Morell concluded by essentially saying his source for Trump being an “unwitting agent” was “my training as an intelligence officer,” language very like the 2020 letter about the laptop. That said signatories may lack proof, but “our experience makes us deeply suspicious that the Russian government played a significant role in this case.”
The 2016 article gave new weight to Trump-Russia claims. The term “unwitting agent” appeared in headlines all over, from Reuters to Politico to NBC to the Washington Post to the Australian Broadcasting Corporation. As my colleague Walter Kirn eloquently put it, “In that statement, we have the seed of seven years of bullshit.”
There may not be a specific law enjoining intelligence officials from spreading lies in mass media to further electoral aims, or against politicians using intelligence personnel to mesmerize the flaccid brains of corporate reporters, but I’d argue such behavior goes against the spirit of the CIA’s 1947 charter prohibiting domestic spycraft.
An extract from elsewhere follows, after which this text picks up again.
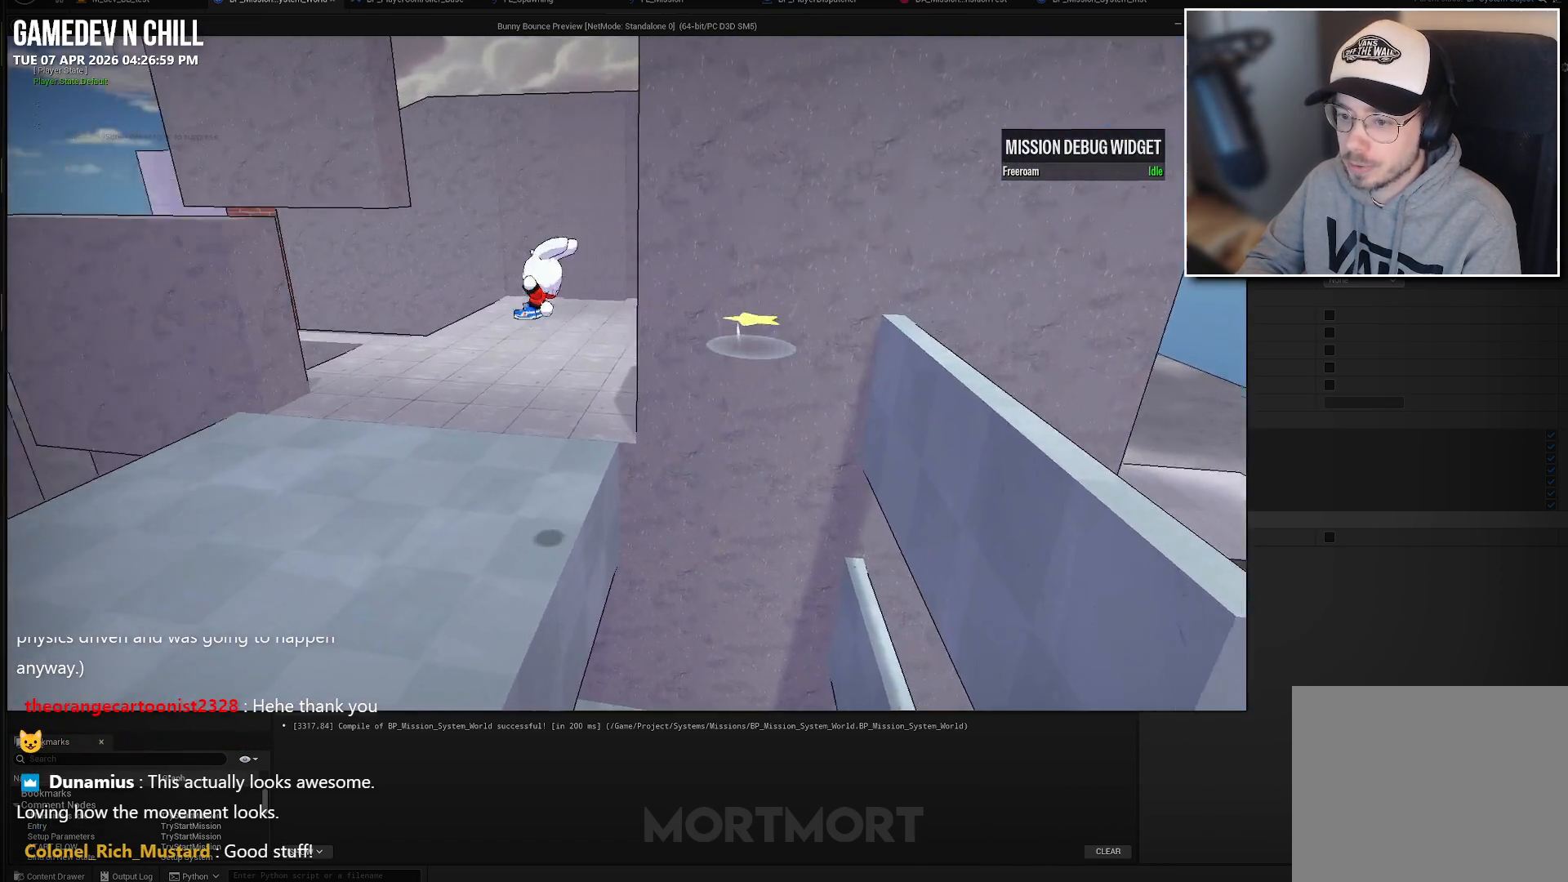
{"buttons": [], "left_stick": "up-left", "right_stick": "center", "events": [[50, "left_stick", "up-left"], [283, "right_stick", "center"]]}
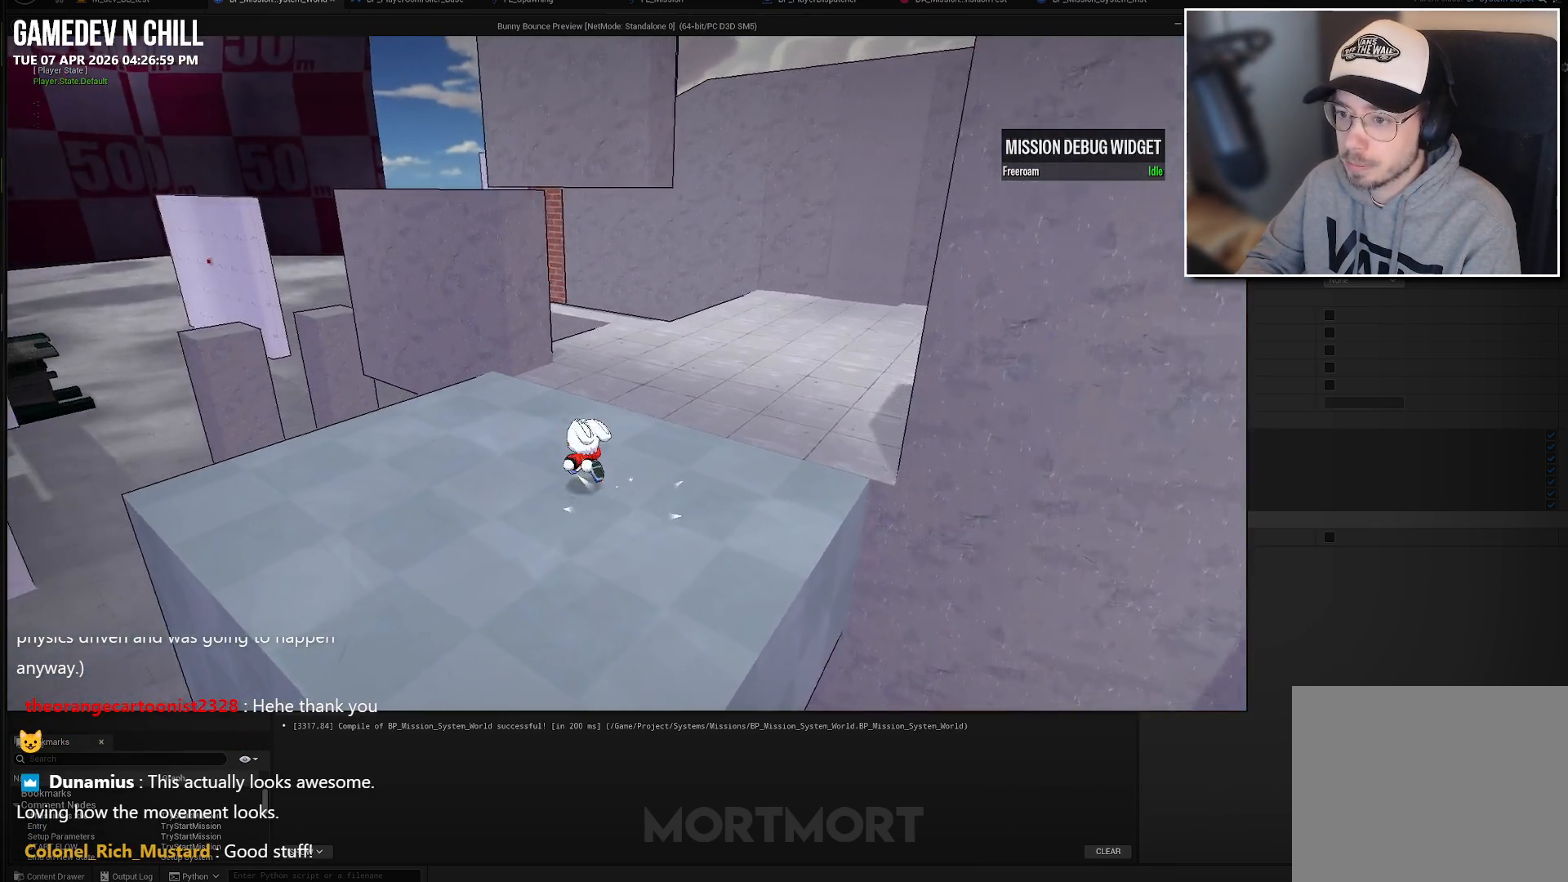
{"buttons": [], "left_stick": "up-left", "right_stick": "center", "events": [[33, "left_stick", "up"], [467, "left_stick", "up-left"]]}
These people — all of them — need to get out of domestic politics, leave cable, and go back to living off overpaid no-show jobs at the Rand Corporation or Raytheon as God ordained. They are exactly the direct threat to democracy they keep claiming other groups are, and it’s increasingly clear our survival as a nation will depend on finding a way to expunge them from the domestic political arena. It’s their remorseless fascistic rhetoric I think I hear when I see people like Wisconsin Democrat Mark Pocan say about the Tucker Carlson story, “Now they just need to take out the rest of the trash.”
Who’s they? To what higher cabal is a member of congress referring when he talks about sweeping away the rest of America’s human trash? That sounds like Travis Bickle waiting for a “real rain to come and wash all the scum off the streets,” except in modern America that’s not a lone outcast’s fantasy but mainstream cult demand. They want the rabble washed away, and can’t for an excuse to start raining.